WORK TO BE COMPLETED:
Please transcribe the part of the forum post about a missing config.json that runs from "it gave me this" up to and including "file named config.json.".

TEXT SECTION:

Missing config.json?
Should there be a config.json? Following the example in the model card, but using the path to my local git clone of this repository:
model = ColQwen2.from_pretrained(
<local-path>/colqwen2-v0.1,
torch_dtype=torch.bfloat16,
local_files_only=True,
device_map="cuda:0").eval()
it gave me this error:
E OSError: We couldn't connect to 'https://huggingface.co' to load this file, couldn't find it in the cached files and it looks like vidore/colqwen2-base is not the path to a directory containing a file named config.json.
E Checkout your internet connection or see how to run the library in offline mode at 'https://huggingface.co/docs/transformers/installation#offline-mode'.
/ThirdParty/transformers/src/transformers/utils/hub.py:446: OSError
The longer error is here:
/ThirdParty/transformers/src/transformers/modeling_utils.py:3408: in from_pretrained
config, model_kwargs = cls.config_class.from_pretrained(
/ThirdParty/transformers/src/transformers/configuration_utils.py:538: in from_pretrained
config_dict, kwargs = cls.get_config_dict(pretrained_model_name_or_path, **kwargs)
/ThirdParty/transformers/src/transformers/configuration_utils.py:567: in get_config_dict
config_dict, kwargs = cls._get_config_dict(pretrained_model_name_or_path, **kwargs)
/ThirdParty/transformers/src/transformers/configuration_utils.py:626: in _get_config_dict
resolved_config_file = cached_file(
path_or_repo_id = 'vidore/colqwen2-base', filename = 'config.json', cache_dir = '/root/.cache/huggingface/hub', force_download = False, resume_download = None, proxies = None, token = None, revision = 'main'
local_files_only = True, subfolder = '', repo_type = None
user_agent = 'transformers/4.46.0.dev0; python/3.10.12; session_id/fec0e93eaa3d4fcd834ac43963b8395a; torch/2.4.0a0+07cecf4168.nv24.5; file_type/config; from_auto_class/False'
_raise_exceptions_for_gated_repo = True, _raise_exceptions_for_missing_entries = True, _raise_exceptions_for_connection_errors = True, _commit_hash = None, deprecated_kwargs = {}, use_auth_token = None
full_filename = 'config.json', resolved_file = None
def cached_file(
path_or_repo_id: Union[str, os.PathLike],
filename: str,
cache_dir: Optional[Union[str, os.PathLike]] = None,
force_download: bool = False,
resume_download: Optional[bool] = None,
proxies: Optional[Dict[str, str]] = None,
token: Optional[Union[bool, str]] = None,
revision: Optional[str] = None,
local_files_only: bool = False,
subfolder: str = "",
repo_type: Optional[str] = None,
user_agent: Optional[Union[str, Dict[str, str]]] = None,
_raise_exceptions_for_gated_repo: bool = True,
_raise_exceptions_for_missing_entries: bool = True,
_raise_exceptions_for_connection_errors: bool = True,
_commit_hash: Optional[str] = None,
**deprecated_kwargs,
) -> Optional[str]:
"""
Tries to locate a file in a local folder and repo, downloads and cache it if necessary.

ENTRIES SUPPLIED:
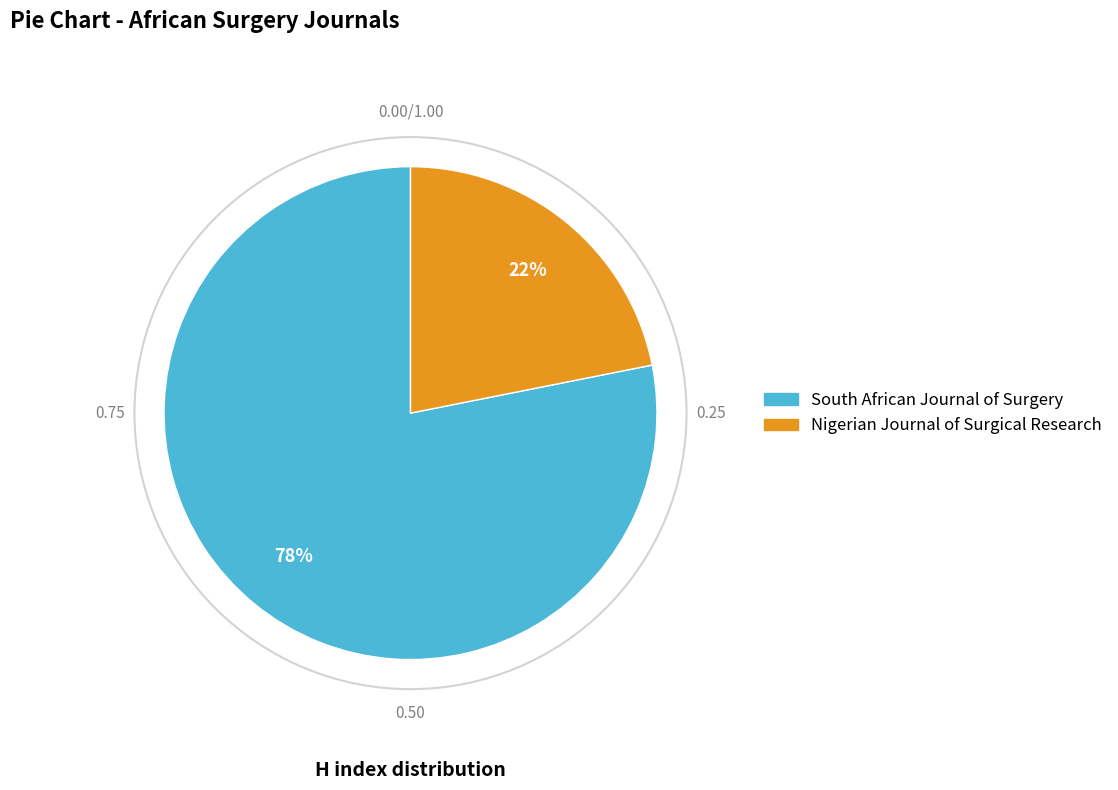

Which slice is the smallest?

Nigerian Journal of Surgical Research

==

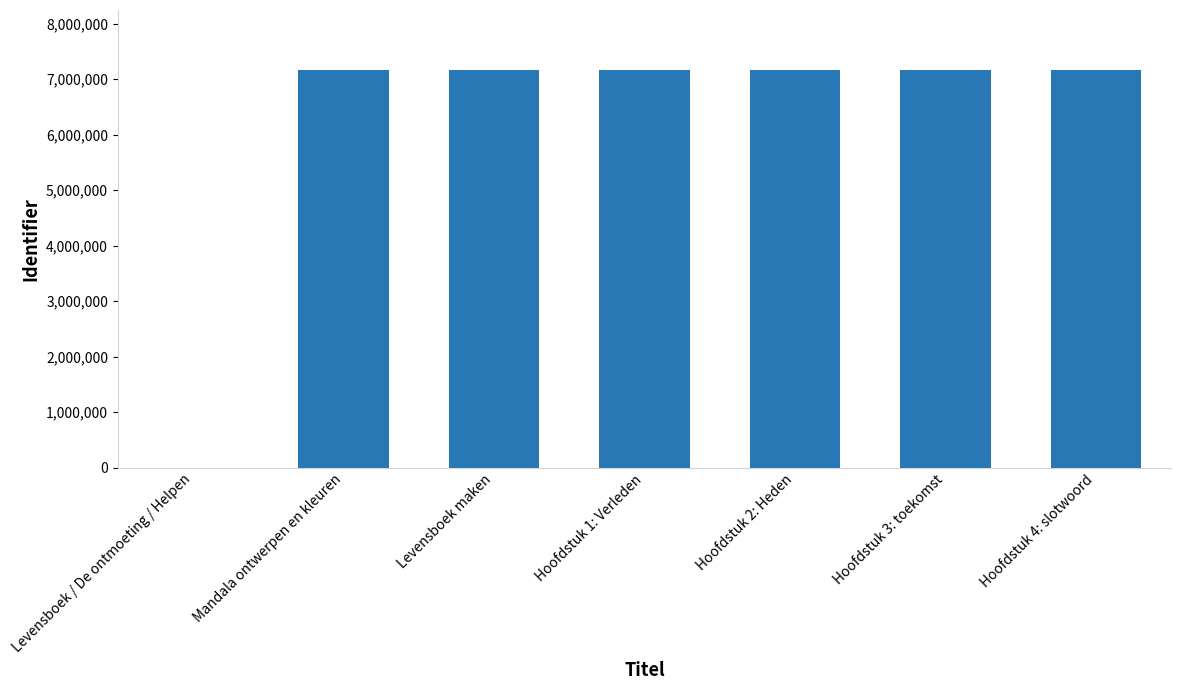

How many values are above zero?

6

ANSWER TO THIS TASK:
it gave me this error:
E OSError: We couldn't connect to 'https://huggingface.co' to load this file, couldn't find it in the cached files and it looks like vidore/colqwen2-base is not the path to a directory containing a file named config.json.